Chemin faisant, nous renouons avec nos vieux démons. Gilles se prend pour un chasseur-cueilleur du Néolithique et moi pour Urban Slang, un mordeur de poussière d'origine balkanique. Pour meubler les silences et ne pas laisser s'installer le doute, il pousse des grognement de bête et je débite des âneries avec un accent slave. Ainsi reléguée à l'arrière-plan, la pente perd temporairement son pouvoir de fascination.  
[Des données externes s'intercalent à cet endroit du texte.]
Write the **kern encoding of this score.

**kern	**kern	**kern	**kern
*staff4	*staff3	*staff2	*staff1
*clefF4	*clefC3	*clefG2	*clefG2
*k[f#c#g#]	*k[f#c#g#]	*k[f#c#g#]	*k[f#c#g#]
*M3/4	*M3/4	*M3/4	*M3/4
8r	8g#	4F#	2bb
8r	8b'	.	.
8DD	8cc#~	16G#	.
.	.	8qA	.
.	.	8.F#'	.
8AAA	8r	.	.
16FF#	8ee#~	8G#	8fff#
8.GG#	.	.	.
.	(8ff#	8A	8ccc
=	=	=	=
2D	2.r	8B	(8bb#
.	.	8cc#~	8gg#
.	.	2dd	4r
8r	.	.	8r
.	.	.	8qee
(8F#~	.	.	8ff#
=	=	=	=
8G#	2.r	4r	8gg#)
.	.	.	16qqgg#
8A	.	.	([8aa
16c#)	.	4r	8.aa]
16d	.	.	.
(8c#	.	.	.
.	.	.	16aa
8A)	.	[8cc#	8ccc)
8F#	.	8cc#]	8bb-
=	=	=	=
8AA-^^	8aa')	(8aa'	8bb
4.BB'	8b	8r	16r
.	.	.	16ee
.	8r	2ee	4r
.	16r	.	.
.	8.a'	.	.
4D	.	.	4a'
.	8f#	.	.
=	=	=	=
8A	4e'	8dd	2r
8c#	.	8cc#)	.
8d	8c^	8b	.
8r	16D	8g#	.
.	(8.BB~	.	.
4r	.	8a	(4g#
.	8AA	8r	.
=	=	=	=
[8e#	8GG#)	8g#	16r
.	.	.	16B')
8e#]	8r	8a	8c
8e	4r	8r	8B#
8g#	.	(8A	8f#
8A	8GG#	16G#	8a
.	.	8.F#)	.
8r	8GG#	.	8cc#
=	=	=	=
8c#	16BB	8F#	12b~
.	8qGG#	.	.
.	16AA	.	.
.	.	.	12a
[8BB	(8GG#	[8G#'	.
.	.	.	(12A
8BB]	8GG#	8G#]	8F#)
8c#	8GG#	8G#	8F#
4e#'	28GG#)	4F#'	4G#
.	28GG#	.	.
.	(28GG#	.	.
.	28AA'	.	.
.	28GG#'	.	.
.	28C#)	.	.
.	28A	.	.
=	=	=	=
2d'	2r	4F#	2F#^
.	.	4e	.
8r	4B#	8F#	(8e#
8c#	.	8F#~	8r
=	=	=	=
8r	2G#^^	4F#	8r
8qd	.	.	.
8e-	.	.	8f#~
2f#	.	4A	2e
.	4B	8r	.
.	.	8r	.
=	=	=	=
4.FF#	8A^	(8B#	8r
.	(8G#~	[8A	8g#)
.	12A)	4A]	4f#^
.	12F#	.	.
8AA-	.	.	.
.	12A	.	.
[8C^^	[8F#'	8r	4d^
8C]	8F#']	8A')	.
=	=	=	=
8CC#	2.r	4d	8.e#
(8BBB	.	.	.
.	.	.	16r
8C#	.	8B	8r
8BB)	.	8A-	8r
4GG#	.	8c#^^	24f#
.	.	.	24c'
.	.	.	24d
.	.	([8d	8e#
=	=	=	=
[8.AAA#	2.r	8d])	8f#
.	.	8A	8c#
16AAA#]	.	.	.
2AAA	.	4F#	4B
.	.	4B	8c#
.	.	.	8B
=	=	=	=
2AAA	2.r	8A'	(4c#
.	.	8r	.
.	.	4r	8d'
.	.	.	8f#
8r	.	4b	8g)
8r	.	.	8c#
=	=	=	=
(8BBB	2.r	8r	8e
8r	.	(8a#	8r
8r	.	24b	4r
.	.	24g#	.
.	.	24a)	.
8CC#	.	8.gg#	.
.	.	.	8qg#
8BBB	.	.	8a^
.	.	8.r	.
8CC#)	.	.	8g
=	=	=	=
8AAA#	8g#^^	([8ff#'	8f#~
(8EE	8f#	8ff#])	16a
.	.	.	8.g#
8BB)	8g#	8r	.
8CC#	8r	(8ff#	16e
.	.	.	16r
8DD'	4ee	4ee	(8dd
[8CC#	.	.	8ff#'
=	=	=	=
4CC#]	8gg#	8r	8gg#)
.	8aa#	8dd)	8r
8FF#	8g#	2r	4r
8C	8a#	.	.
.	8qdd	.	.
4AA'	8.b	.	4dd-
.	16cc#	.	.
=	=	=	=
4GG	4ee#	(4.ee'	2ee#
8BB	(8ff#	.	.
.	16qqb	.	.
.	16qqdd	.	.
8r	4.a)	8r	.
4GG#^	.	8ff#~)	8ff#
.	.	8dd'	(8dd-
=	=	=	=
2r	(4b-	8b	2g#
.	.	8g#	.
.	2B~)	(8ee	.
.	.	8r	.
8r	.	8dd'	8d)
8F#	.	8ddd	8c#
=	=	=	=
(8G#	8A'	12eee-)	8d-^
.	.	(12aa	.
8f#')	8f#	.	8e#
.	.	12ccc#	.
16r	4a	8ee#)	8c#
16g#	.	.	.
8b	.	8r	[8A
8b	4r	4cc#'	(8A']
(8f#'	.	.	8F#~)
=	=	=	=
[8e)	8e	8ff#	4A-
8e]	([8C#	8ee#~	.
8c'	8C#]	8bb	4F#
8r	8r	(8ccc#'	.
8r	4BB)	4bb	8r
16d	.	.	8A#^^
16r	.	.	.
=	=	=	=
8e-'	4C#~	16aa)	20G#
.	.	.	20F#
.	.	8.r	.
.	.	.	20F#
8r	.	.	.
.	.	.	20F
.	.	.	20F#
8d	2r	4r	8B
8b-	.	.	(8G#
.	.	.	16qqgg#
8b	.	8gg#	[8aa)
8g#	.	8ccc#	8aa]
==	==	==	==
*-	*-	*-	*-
Nous enchainons les déclivités schisteuses (excuse my French) du Ravin de Chardonnet, la Pierre des Vaincus (abjecte, en toute logique), la Combe des Prêtres (forcément réprobateurs) et la Coste Averseng avant d'atteindre la grange des Cousteilles, une heure et demi plus tard, pour être confrontés à un nouveau dilemme: rejoindre la voiture par la route d'Ancelle (4 km) ou franchir le ravin pour prendre le sentier des Faix (1 km). Las de se ramasser, Gilles pencherait plutôt pour la solution asphaltée - sans hésiter, je me lance dans une dernière STANDING GLISSADE en l'honneur de l'oncle Wilson, que je termine sur le cul, vingt mètres plus bas, dans un nuage de poussière. Gilles, qui n'a guère le choix, me rejoint au fond du ravin (peut-être pour la dernière fois?).

Cabron!
Gilles est un Gitan. Il faut admirer l'homme qui pour rien au monde ne séparerait de ses zapatos, même pour gravir la plus haute montagne, afin de ne pas avoir à affronter sa dernière heure sans pouvoir exécuter quelque punteado, sans faire éclater une ultime escobilla et prendre la pose devant la mort médusée. Olé! Celui qui n'a pas vu Gilles arpenter la plage de Menton en maillot de bain et en mocassins (sans chaussettes) ne connait rien à l'élégance. Il pourra se rattraper avec Pierce Brosman dans Matador. Nous sommes ainsi faits, nous autres Gitanos, du Nord et du Sud: traditionalistes jusqu'au bout des orteils. Il y a quelque chose dans le progrès - dans le progrès technique en particulier - qui face à tout ce que nos ancêtres ont su endurer, résonne comme une insulte. Or ils étaient meilleurs que nous: sur ce point, nous sommes intraitables. Alors, au diable la facilité!  Et comme dit si bien Gilles en parlant de ses mocassins: "quand ils vont raconter à leurs copines de placard ce qu'ils ont fait ce week-end, elles ne vont pas les croire!". Sans incrédulité, pas de respect.

Quant à ceux qui penseraient que l'auteur de ces lignes est un être purement livresque, un Shetlandais de salon qui ne s'arrache à son clavier une fois par semaine que pour s'offrir une petite frayeur sur les pentes des Ecrins, ils ne connaissent manifestement pas Urban Slang, son alter ego, Urban Slang le gyrogave, le moine errant de Slovénie qui à son cou porte une chainette où brillent l'anneau sigillaire de son père, une Maria de la Assumpcion en or et un lourd crucifix mexicain en argent, symbole de Vie, de Mort et de Résurrection!

Est-ce que j'ai une tête à travailler sur un ordinateur?